If nothing else, the scandal and resignation of New York Governor Eliot Spitzer this past week has brought up a fascinating and almost 100 year federal law commonly known as the Mann Act.  Officially named the United States White-Slave Traffic Act, the intent behind the law was to prevent the interstate transport of females for “immoral purposes.”  Such historical luminaries such as Charlie Chaplin, Chuck Berry and Jack Johnson have all been targets of prosecution under this law.

Of course, many cynics would point out that ex-Governor Spitzer’s situation is just the latest example of an improper and immoral “man act.”  Specifically limiting the examples to our profession, Eliot Spitzer joins a list of prominent lawyers/politicians such as Clarence Thomas, Gary Hart, Bill Clinton, Jim McGreevey and others who have been implicated in inappropriate sexual behavior with someone other than their wife.   Some would say it’s something endemic to people in their position and power, and maybe there is something to that theory.  For many of those implicated, it has not been a case of having marital problems at home.  In fact, you can watch just about every press conference after these scandals and notice the wife standing by her man like Tammy Wynette.  Instead, they become involved in these activities because they have the money, power and opportunity to do so.  Some people with the means become involved in drugs; others choose different vices and temptations.  In none of these cases has the alleged activity ever been properly justified or defended.
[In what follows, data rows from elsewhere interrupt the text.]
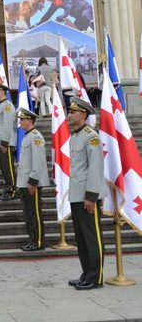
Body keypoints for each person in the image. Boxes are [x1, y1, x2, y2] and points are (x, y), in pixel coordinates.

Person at [66, 97, 105, 290]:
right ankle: (86, 273)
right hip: (76, 194)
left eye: (73, 112)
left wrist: (91, 196)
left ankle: (95, 277)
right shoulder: (75, 136)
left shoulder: (91, 136)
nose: (69, 115)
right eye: (69, 112)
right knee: (81, 238)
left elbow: (96, 168)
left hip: (87, 196)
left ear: (83, 114)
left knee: (91, 237)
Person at [16, 108, 49, 251]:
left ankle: (38, 241)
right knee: (28, 213)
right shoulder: (27, 136)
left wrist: (33, 181)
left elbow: (39, 161)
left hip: (31, 182)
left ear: (30, 120)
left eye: (22, 119)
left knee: (35, 213)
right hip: (24, 181)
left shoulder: (36, 137)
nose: (20, 121)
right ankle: (32, 239)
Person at [0, 83, 18, 201]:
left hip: (5, 143)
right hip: (0, 142)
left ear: (2, 92)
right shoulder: (2, 105)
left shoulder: (7, 106)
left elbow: (7, 125)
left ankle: (12, 190)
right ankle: (7, 189)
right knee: (4, 168)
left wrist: (4, 142)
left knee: (8, 168)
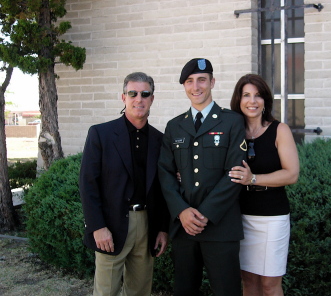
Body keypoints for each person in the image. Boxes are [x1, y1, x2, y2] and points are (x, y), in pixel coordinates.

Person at [158, 58, 247, 296]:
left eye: (201, 80)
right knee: (184, 291)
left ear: (212, 82)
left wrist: (205, 214)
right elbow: (165, 173)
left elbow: (235, 173)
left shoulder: (232, 121)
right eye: (189, 81)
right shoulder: (174, 126)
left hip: (221, 224)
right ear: (184, 86)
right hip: (184, 227)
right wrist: (182, 211)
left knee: (227, 291)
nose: (195, 87)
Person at [79, 72, 169, 296]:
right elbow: (88, 183)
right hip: (111, 225)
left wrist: (162, 229)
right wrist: (97, 227)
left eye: (145, 94)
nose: (139, 99)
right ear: (123, 97)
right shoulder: (101, 134)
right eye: (133, 93)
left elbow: (163, 188)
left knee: (140, 291)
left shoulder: (160, 140)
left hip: (147, 225)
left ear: (152, 99)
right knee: (106, 291)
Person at [228, 74, 300, 296]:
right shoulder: (232, 131)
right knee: (248, 282)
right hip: (240, 216)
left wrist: (253, 179)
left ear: (266, 100)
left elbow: (292, 174)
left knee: (269, 285)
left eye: (258, 95)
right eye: (246, 95)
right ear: (238, 100)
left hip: (272, 218)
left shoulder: (280, 130)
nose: (252, 101)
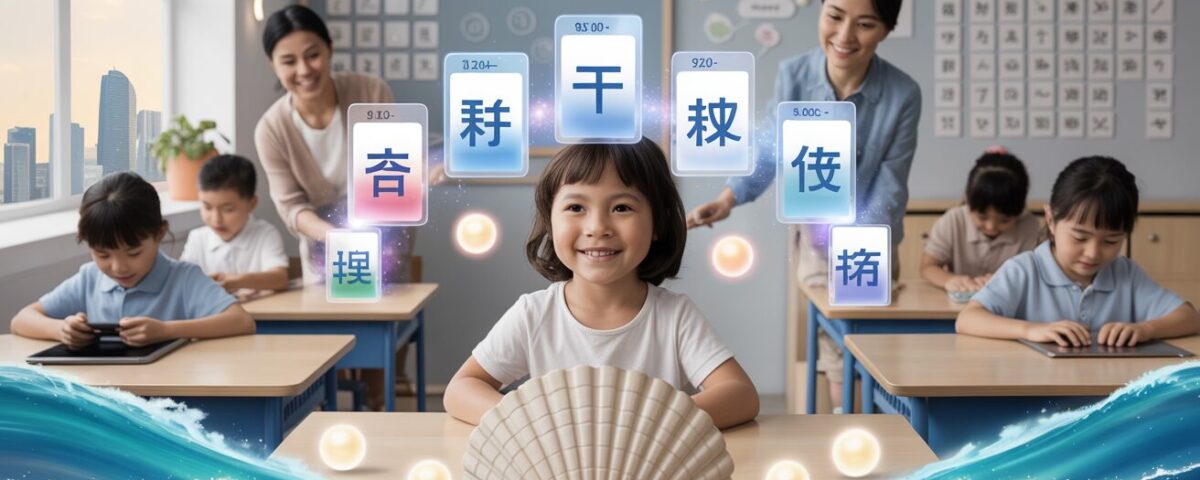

The typical Philadelphia young lawyer doesn’t have the same money, power or opportunity to get into nearly as much hot water.  Our status, however, does still require us to act responsibly and avoid trouble.  Ex-Governor Spitzer noted this past week that he acted in a way that violated his obligations to his office and family.  We too must be mindful of our many obligations.  Avoiding escort services is probably a good start.